The first paper, titled “Labour Market Impacts of AI: A New Measure and Early Evidence,” was published on March 5, 2026, by Anthropic economists Maxim Massenkoff and Peter McCrory. It introduces a new measurement framework called “observed exposure,” designed to separate what AI could theoretically do from what it is actually doing in professional settings today. The distinction matters because past forecasts of AI-driven job destruction have repeatedly overstated the disruption.
The findings offer a degree of reassurance. McCrory, speaking at the Axios AI Summit in Washington, said the company’s research finds little evidence of widespread job displacement so far. There is no meaningful difference in unemployment rates between workers whose jobs are most exposed to AI automation and those in less exposed roles that require physical interaction with the real world.
The most exposed occupations identified in the research include computer programmers, customer service representatives, data entry workers, and medical records specialists. Yet even among these groups, the feared unemployment spike has not materialised. The researchers found no impact on unemployment rates for workers in the most exposed occupations, though there is tentative evidence that hiring into some of those positions has slowed.
That hiring slowdown is most visible among younger workers. A related study found a 16 percent fall in employment in AI-exposed jobs among workers aged 22 to 25, with researchers noting that young workers who are not hired may be remaining in existing roles, taking different jobs, or returning to school.

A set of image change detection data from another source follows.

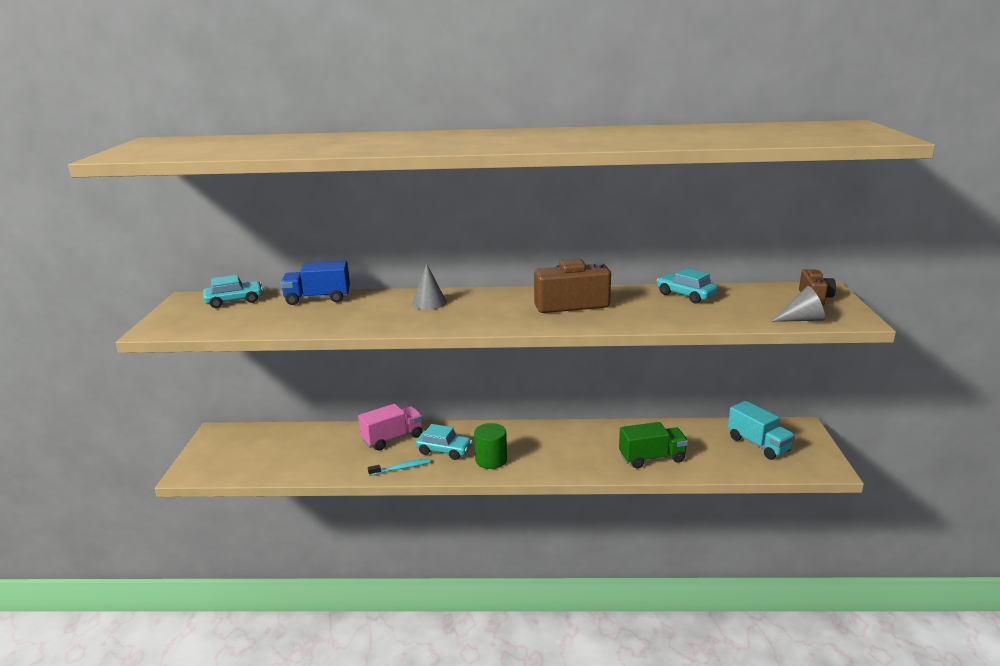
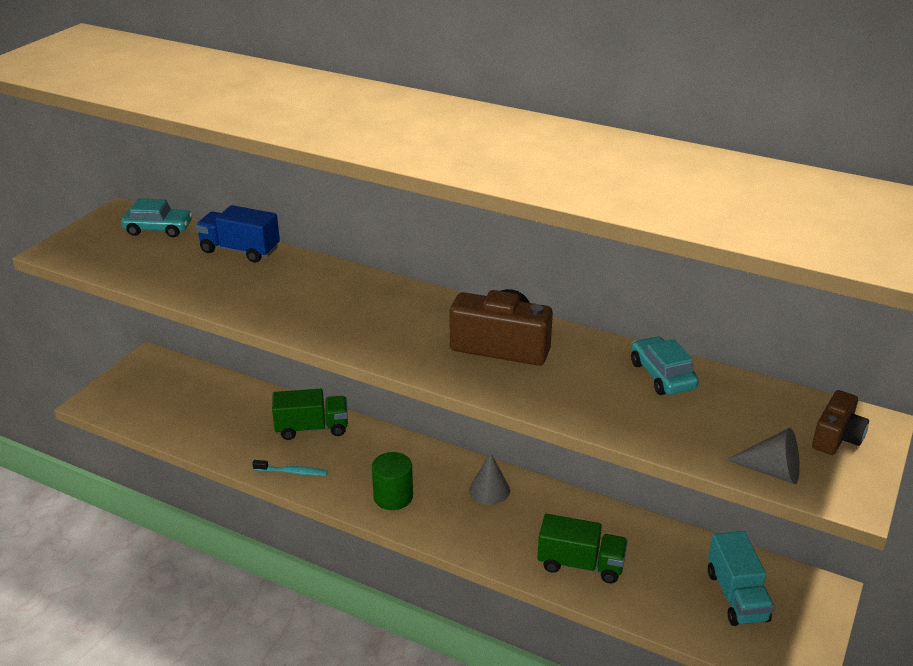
camera: 25 degrees right, 10 degrees up
pink truck [358,404,423,450] -> green truck [272,389,348,440]
grey cone [412,263,447,310] -> grey cone moved to [469,452,510,505]
turquoise car [416,424,473,460] -> none

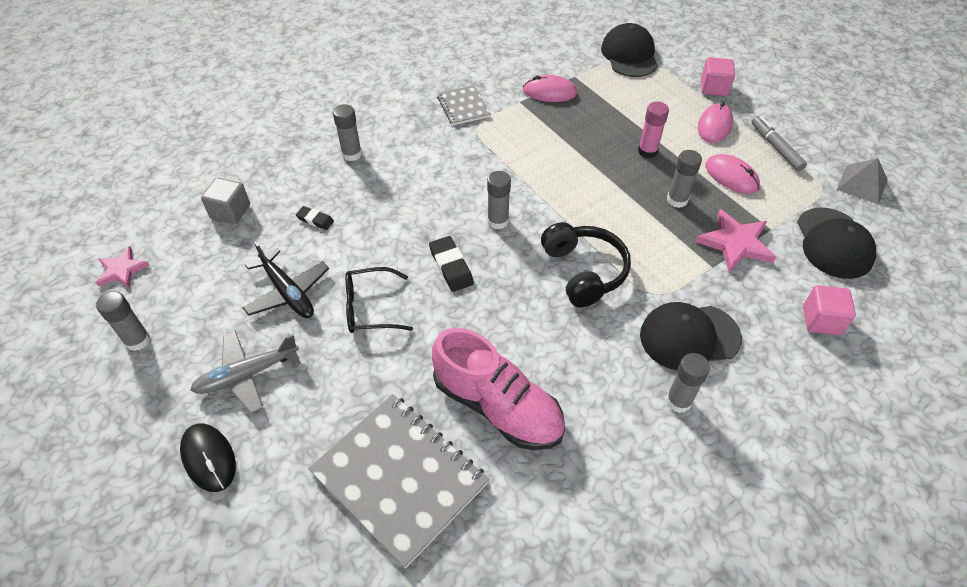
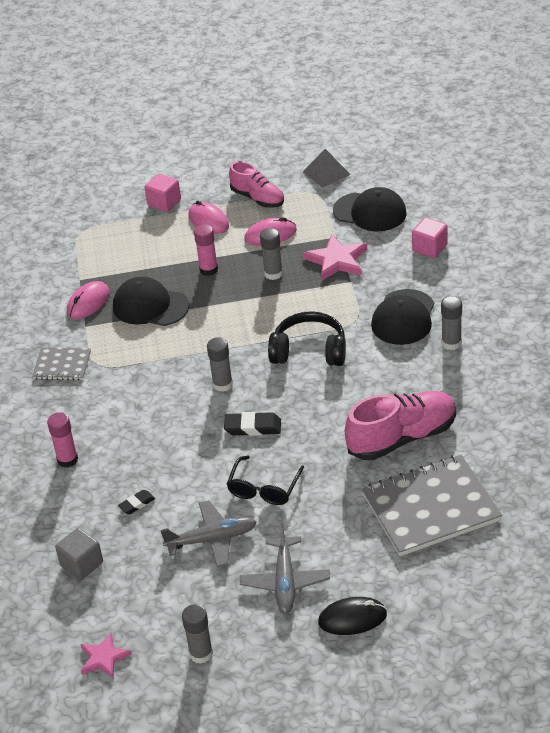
camera: 60 degrees left, 10 degrees down
black plane [242,242,329,318] -> grey plane [160,500,256,567]
grey glue stick [333,104,362,161] -> pink glue stick [47,412,78,468]
black cap [601,23,658,77] -> black cap moved to [113,277,189,326]
grey marker [751,116,807,171] -> pink shoe [229,161,284,208]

The second report, Anthropic’s fifth Economic Index instalment, released this week and focused on learning curves, reveals a more structural concern beneath the stable employment headlines. Workers who have used Claude for six months or more show a 10 percent higher success rate in their interactions with AI, and the longer the usage period, the stronger the effect. Early adopters are not simply automating tasks but are using AI as a thought partner for iteration, feedback, and higher-order problem solving what the researchers describe as augmentation rather than automation.
AI is reshaping how people work, not whether people work. Some 49 percent of jobs now involve AI usage in at least a quarter of their tasks, up from 36 percent in early 2025. But the distribution of that usage is uneven. Claude is used more intensely in high-income countries, in areas with greater concentrations of knowledge workers, and for a relatively narrow set of specialised tasks and occupations.

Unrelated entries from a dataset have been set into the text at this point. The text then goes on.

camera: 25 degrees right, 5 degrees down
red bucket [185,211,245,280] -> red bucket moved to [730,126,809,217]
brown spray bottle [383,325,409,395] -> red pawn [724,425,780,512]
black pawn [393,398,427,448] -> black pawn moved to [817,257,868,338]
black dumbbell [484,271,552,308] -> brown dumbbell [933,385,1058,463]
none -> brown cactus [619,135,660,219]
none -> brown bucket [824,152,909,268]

The implication is that geography and prior skill level are now determinants of who benefits from AI and who risks falling behind. Signs of a two-tier workforce are already emerging, and neither policymakers nor employers have a clear plan for workers on the wrong side of it.
McCrory stressed that the absence of a crisis today does not guarantee stability tomorrow. “Displacement effects could materialise very quickly, so you want to establish a monitoring framework to understand that before it materialises so that we can catch it as it’s happening and ideally identify the appropriate policy response,” he said.

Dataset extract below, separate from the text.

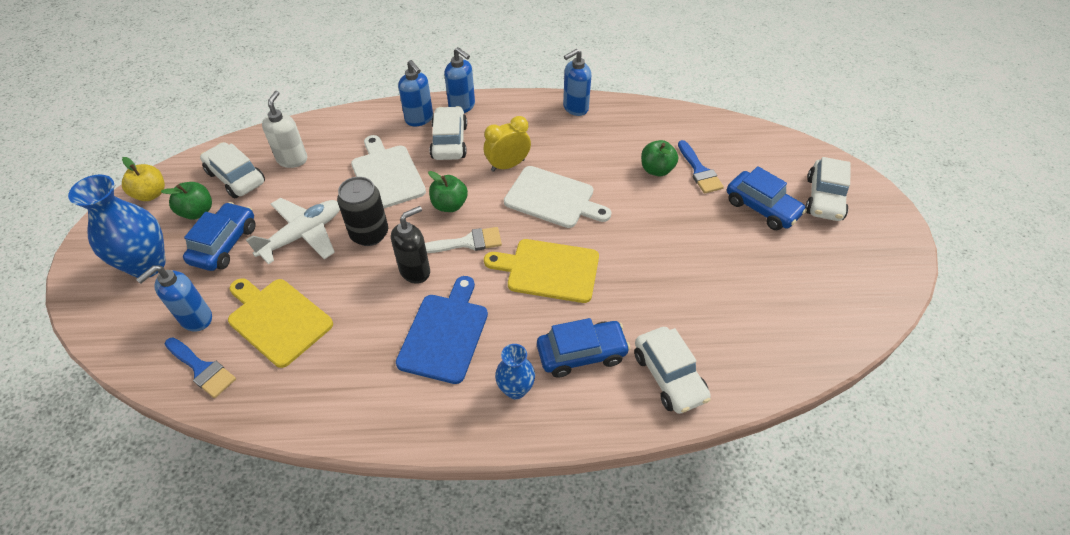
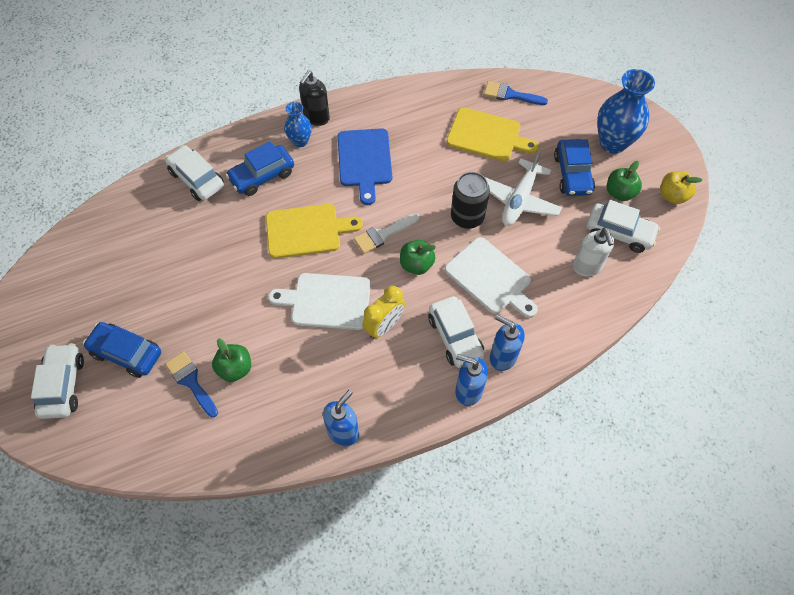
camera: 160 degrees right, 10 degrees up
blue soap dispenser [136,265,212,332] -> none
black soap dispenser [391,206,430,284] -> black soap dispenser moved to [299,71,330,126]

The researchers note that a doubling of unemployment in the most AI-exposed occupations from 3 percent to 6 percent would mirror the scale of job losses seen during the 2007 to 2009 global financial crisis. It has not happened yet, but they say it absolutely could. The message from Anthropic’s economics team is one of cautious vigilance rather than alarm: the job apocalypse has not arrived, but the window for preparing policy responses may be narrowing.